10: Stuart (AKA the famous one):  How in-depth is Kukki TKD's hoshinsul, in regards to the syllabus, training and gradings?
Hi there Stuart :-) For those reading this who do not know, Ho Sin Sul means Self defense techniques. Often when Ho Sin Sul is mentioned in a Taekwondo-setting the thing(s) being referred to are those things in the syllabus that falls outside of the "core" which consists of strikes and defenses. For example: Joint locks, throws, sweeps, release techniques etc. 
As far as I know Kukkiwon Textbook does not have any dedicated self defense chapter in it, and I also believe that Ho Sin Sul is not mentioned in there either. Throws, joint locks etc are in there, but they fall under the kyorugi and poomsae applications. The thing is that many "traditional" dojang still practise ho sin sul just like in the ITF. In gradings this amounts to demonstrating on a compliant or semi compliant partner often in a one step sparring setting or a variance of one step sparring setting. If you take my organisation as an example we have 8 wristhold releases (some just releases, some into joint locks), 4 defenses against holding of the body (lapel grab, bear hug etc), 4 defenses against punch, 4 against knife and 8 against kicks (throws). Most of these are learned from green belt onward, and are demonstrated on gradings. After what I learned about the ITF and these kinds of techniques it seems like it is very similar, and instructor specific. I teach applications along with the forms, the first form has two variety of elbow joint lock so the white belts learn both. In my organisation the self defense techniques appear as I said around green belt onward starting out simple and gradually more complex (first ones simple releases from grabs and counter strikes, later on into joint locks etc). 
Many make the simplified distinction Kukki-TKD = Sport and Chang Hon TKD = Martial art for self defense. In truth there are many sportified Dojang in Kukki-TKD but that is also the truth in Chang Hon Dojang if we are being honest. Likewise there are many traditional Kukki-TKD Dojang out there practising just as "traditional" as you would expect any "ITF Dojang" to be.

That being said you ask for how indepth it is and this will undoubtfully ruffle a few feathers but I think that generally ALL Taekwondo/Taekwon-Do/Tae Kwon Do Dojang are pretty shallow when it comes to self defense. Lip service to the important aspects of awareness de-escalation and escape is sometimes given but again it is lip service. Awareness is sometimes treated as the instructors say "Be aware", but that is not really good enough. I know you (Stuart) know your stuff and teach it very well, but I am sure you understand where I am going with this when I say that for the most part what I have seen in all Dojang I have observed the self defense aspect is almost if not entirely preoccupied with the physical aspect and the more important stuff (for self defense) is either mentioned and that is it, or not even mentioned at all. 

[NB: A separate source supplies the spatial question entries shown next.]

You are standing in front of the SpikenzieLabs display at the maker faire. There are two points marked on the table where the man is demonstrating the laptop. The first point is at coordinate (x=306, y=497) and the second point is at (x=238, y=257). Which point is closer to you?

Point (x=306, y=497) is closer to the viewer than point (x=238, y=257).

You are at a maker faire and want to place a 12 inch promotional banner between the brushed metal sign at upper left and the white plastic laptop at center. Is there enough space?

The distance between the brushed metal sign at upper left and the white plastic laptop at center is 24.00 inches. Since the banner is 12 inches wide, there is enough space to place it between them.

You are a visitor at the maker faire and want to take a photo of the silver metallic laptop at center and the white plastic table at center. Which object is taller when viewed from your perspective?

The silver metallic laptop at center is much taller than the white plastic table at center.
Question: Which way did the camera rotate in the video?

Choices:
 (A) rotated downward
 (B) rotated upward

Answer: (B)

  1. To q6: Here is a short youtube link to (hard style) Applications for the New Hansol poomsae, by the creator Master In Choul Jeong:

    1. Thanks for sharing that:-) I will edit the post with your contribution :-)

  2. No prob :) I was going to ask your opinion on Master Jeong and Donghee Lee (youtube example:, but never got round to it. Maybe for the next q&a :)

  3. The new Kukkiwon forms aside, do you think Taekwondo would benefit from new forms/tul/poomsae that utilize modern footwork? One frustration that both I and my students have experienced with the disconnect between forms and sparring, and I've often wondered if shadow-boxing-esque forms would make a good supplement (not replacement) for the traditional forms.